Passage shown:
--
Book Read Free

Professor Maxwell's Duplicitous Demon

Page 2

by Brian Clegg


  Glenlair wasn’t a grand aristocratic country house – it was effectively a large farmhouse,¶ though Maxwell would extend it considerably in the 1860s. It was big enough to entertain and to have space for Maxwell’s scientific ventures when he was older, but on a scale where it still felt homely. Glenlair would remain an important focal point for Maxwell throughout his life.||

  Despite the suggestion that he was rendered hesitant by the bad treatment of his tutor, Maxwell seems not to have been a sensitive child. And it’s just as well, given his reception when he was sent to the Edinburgh Academy for the first time at the age of ten. Schoolchildren have never been slow to pick on those who are different, and Maxwell offered them rich opportunities for mockery, especially as the first-year class was full and so he was plunged straight in with older, better-established boys.

  It wasn’t just his accent, marking him out as provincial, that made the young Maxwell a target for mockery. He arrived at the school dressed in a combination of tweed jacket, frilly-collared shirt and brass-buckled shoes that were guaranteed to make him look like a mongrel throwback from fashion history. Maxwell reported that he returned home on the first day with his tunic reduced to rags, though he appeared to find this more amusing than frightening.

  The Academy was a relatively new school, which had been open for just eighteen years when Maxwell first attended. It was set up to compete with the classical education provided by English public schools. As such, it had a focus on giving its pupils independence and hard discipline alongside a rigid curriculum that focused intensely on the classics with perhaps a spot of maths; there was very little science. As the father of the founder of the Scouting movement Robert Baden-Powell commented in 1832: ‘Scientific knowledge is rapidly spreading among all classes except the higher, and the consequence must be, that that class will not long remain the higher.’

  Having such a limited curriculum seemed to be a mark of pride in the public schools. John Sleath, High Master of the prestigious St Paul’s School in London during the early part of the nineteenth century, wrote to his parents: ‘At St Paul’s School we teach nothing but the classics, nothing but Latin and Greek. If you want your boy to learn anything else you must have him taught at home, and for that purpose we give him three half-holidays a week.’

  This was a period when public schools were hardly centres of excellence. For example, the pupils of Rugby School took their masters prisoner at sword-point and were overcome after the reading of the Riot Act resulted in an armed rescue. With very little parental supervision, many schools, even the big names, provided a shoddy education in return for their fees. At Eton, to keep the costs of teaching staff down, boys could be taught in groups that were nearly 200 strong. While conditions were not so extreme at Edinburgh, in Maxwell’s early years, classes could have 60 or more pupils.
--
Information supplied:
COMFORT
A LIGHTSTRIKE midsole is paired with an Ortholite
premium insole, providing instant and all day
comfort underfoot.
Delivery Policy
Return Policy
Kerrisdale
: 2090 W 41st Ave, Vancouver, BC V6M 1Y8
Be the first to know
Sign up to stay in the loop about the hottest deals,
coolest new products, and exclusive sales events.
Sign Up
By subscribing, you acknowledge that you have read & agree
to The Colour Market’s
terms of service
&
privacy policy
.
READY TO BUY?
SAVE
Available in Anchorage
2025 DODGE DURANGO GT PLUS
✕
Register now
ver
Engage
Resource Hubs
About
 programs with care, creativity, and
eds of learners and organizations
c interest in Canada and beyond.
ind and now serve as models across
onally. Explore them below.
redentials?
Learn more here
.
--
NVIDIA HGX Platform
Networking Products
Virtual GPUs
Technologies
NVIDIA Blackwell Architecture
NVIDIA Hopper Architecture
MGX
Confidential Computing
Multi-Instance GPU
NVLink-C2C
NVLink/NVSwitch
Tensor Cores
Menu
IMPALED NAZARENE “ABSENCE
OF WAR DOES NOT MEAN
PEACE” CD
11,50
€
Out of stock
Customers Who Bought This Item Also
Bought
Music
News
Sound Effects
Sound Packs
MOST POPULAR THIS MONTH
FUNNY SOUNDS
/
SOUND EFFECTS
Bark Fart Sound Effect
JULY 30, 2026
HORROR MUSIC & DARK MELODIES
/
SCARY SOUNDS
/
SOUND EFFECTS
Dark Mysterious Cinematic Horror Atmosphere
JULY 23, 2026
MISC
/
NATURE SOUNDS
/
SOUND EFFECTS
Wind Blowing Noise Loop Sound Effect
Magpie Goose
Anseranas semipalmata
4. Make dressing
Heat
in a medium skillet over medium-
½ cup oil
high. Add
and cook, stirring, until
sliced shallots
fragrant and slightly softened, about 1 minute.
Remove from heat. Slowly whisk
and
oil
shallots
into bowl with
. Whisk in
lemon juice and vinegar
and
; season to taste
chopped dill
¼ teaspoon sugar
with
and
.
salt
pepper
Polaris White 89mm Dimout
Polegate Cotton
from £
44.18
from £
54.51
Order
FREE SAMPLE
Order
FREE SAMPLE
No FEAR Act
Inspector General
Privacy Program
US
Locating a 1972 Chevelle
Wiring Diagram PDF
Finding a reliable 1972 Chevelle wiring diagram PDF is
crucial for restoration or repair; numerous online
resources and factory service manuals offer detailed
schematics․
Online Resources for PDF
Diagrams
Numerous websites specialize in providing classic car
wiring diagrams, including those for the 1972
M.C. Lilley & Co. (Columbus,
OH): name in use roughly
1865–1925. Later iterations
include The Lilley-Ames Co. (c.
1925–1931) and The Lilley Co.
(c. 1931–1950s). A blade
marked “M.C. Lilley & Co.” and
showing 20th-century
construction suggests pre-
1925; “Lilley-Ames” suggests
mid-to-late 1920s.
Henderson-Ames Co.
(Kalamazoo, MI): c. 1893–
--
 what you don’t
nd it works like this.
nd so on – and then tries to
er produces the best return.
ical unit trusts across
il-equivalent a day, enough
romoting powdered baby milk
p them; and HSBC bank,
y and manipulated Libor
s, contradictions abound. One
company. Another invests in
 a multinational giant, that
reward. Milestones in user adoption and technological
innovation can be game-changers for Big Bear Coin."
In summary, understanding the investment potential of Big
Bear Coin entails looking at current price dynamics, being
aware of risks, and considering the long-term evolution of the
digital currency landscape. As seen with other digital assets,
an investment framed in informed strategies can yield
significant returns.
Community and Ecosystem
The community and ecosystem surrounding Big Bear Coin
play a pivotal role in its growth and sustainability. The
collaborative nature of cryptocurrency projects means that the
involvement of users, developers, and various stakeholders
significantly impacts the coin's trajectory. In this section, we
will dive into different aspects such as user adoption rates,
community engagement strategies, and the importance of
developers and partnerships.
--
What needs to be done:
According to the passage on Maxwell's early schooling, how many years had the Edinburgh Academy been open when Maxwell first attended? You won't need the items.

Solution to the problem:
Eighteen years.